### [Extract provided]

OPINION: Warren’s bill will hide public notices, hurt local newspapers
A version of this editorial first appear in The Salisbury Post ( https://salisburypost.com/2021/01/31/editorial-warrens-bill-will-hide-public-notices-hurt-local-newspapers/ )
Rep. Harry Warren just doesn’t get it.
When he personally resumed Republican legislators’ crusade against local newspapers and the public’s right to know last week, Warren attempted to skirt a gubernatorial veto by cramming as many counties as he could into the definition of a local bill, proposed that citizens go searching for public notices instead of receiving them in a centralized place, gave local governments a no-brainer financial choice and ignored the negative effects his proposal would have on business. That it’s one of the first bills he introduced this legislative session proves his priorities.
Warren’s bill gives counties the ability to pass an ordinance and choose whether to put public notices in newspapers or on their websites. Instead, the notices would go on a county’s website for free or a fee. The compromise, apparently, is that he’s not forcing governments to remove notices from newspapers, as bills have in the past.
Warren knows a statewide bill wouldn’t make it into law. Even if it passed by both bodies of the legislature in party-line votes, Gov. Roy Cooper would have his veto pen ready and a statement something like the one he authored in response to a similar 2017 bill.

### [Recorded information]
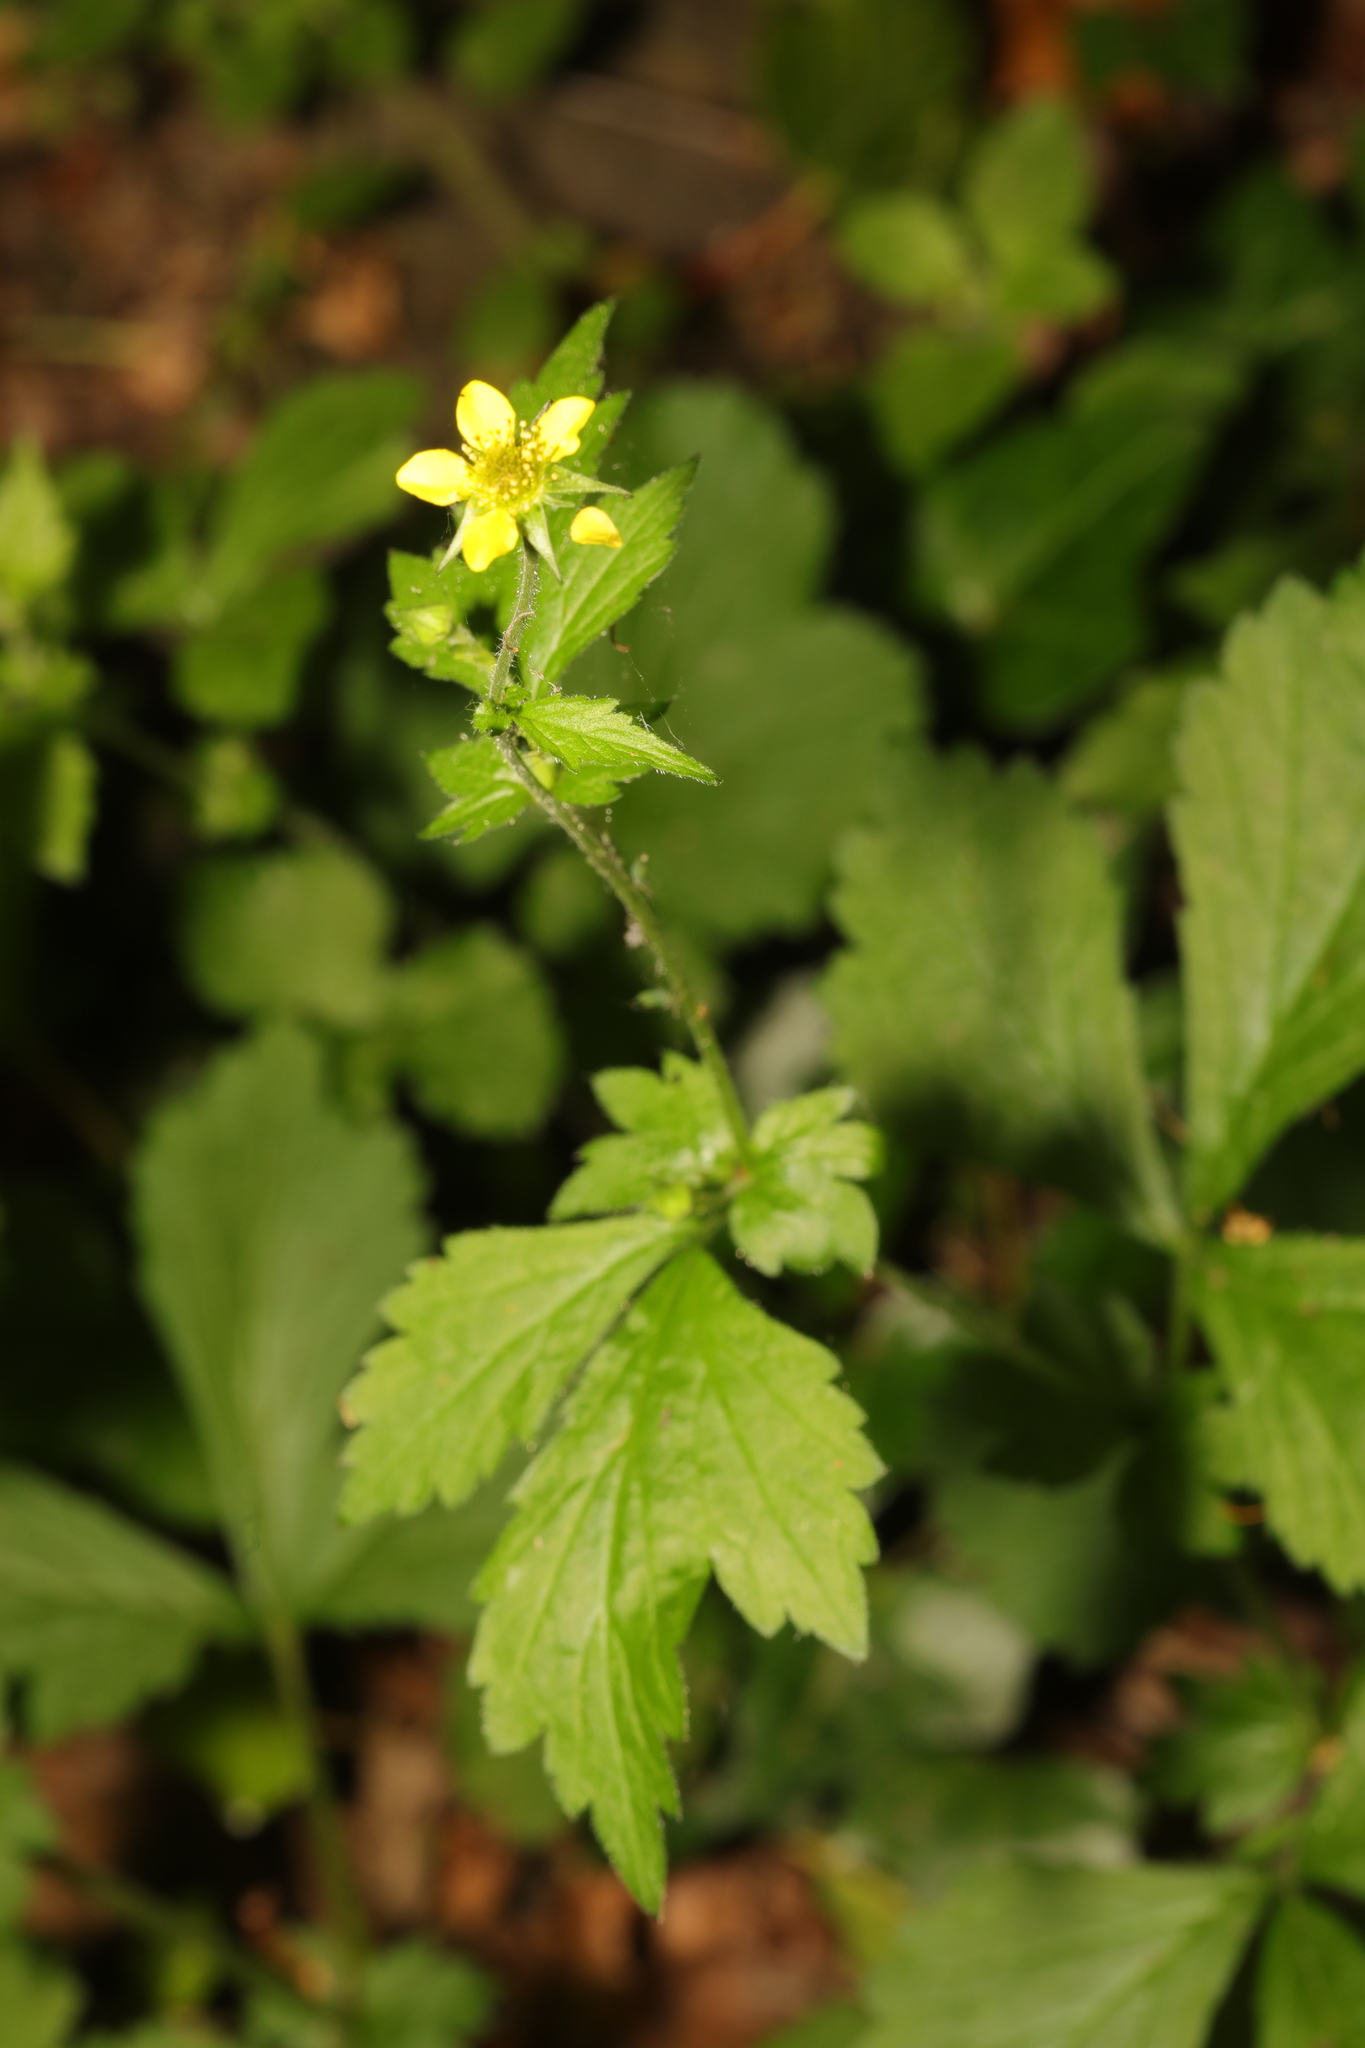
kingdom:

### [Apply what you read]
a) Rewrite the public notices editorial between "Warren’s bill gives" and "similar 2017 bill.", inclusive, changing "legislature" to "General Assembly".
b) According to the public notices editorial, what choice would Warren's bill give counties?
c) Continue the editorial on Warren's public notices bill from its last sentence.
The listing is separate material and has nothing to do with the editorial on Warren's bill.

### [Responses by task]
a)
Warren’s bill gives counties the ability to pass an ordinance and choose whether to put public notices in newspapers or on their websites. Instead, the notices would go on a county’s website for free or a fee. The compromise, apparently, is that he’s not forcing governments to remove notices from newspapers, as bills have in the past.
Warren knows a statewide bill wouldn’t make it into law. Even if it passed by both bodies of the General Assembly in party-line votes, Gov. Roy Cooper would have his veto pen ready and a statement something like the one he authored in response to a similar 2017 bill.

b) It would let counties pass an ordinance choosing whether to put public notices in newspapers or on their websites.

c)
“Legislation that enacts retribution on the media threatens a free and open press, which is fundamental to our democracy,” Cooper wrote in a veto message.
Even if it fits the official definition, how “local” is a bill that includes 14 counties that stretch from the mountains to the coast and affects roughly 1.5 million North Carolinians?
House Bill 35 includes Cabarrus, Catawba, Currituck, Davidson, Forsyth, Haywood, Jackson, Montgomery, Richmond, Rockingham, Rowan, Rutherford, Stanly and Swain counties. It includes the 12th-smallest county (Swain) the fourth-largest (Forsyth) and lots in between. It will create a patchwork approach to public and legal notices.
To be clear, the most significant problem with Warren’s bill is that it will make it harder for the public to find out what’s going on in their community.
Never mind if you don’t have internet access at home or high-speed broadband isn’t available in your area. If Warren has his way, you may need to find a way to access a yet-to-be created section of the county’s website to find out about the Dollar General moving next door.
Newspapers are charged with carrying out a public service by publishing government notices, are paid for that service and remain the best way to reach a large percentage of the public.
Can Warren prove that an obscure section of the county’s website will even reach a couple thousand eyeballs a year?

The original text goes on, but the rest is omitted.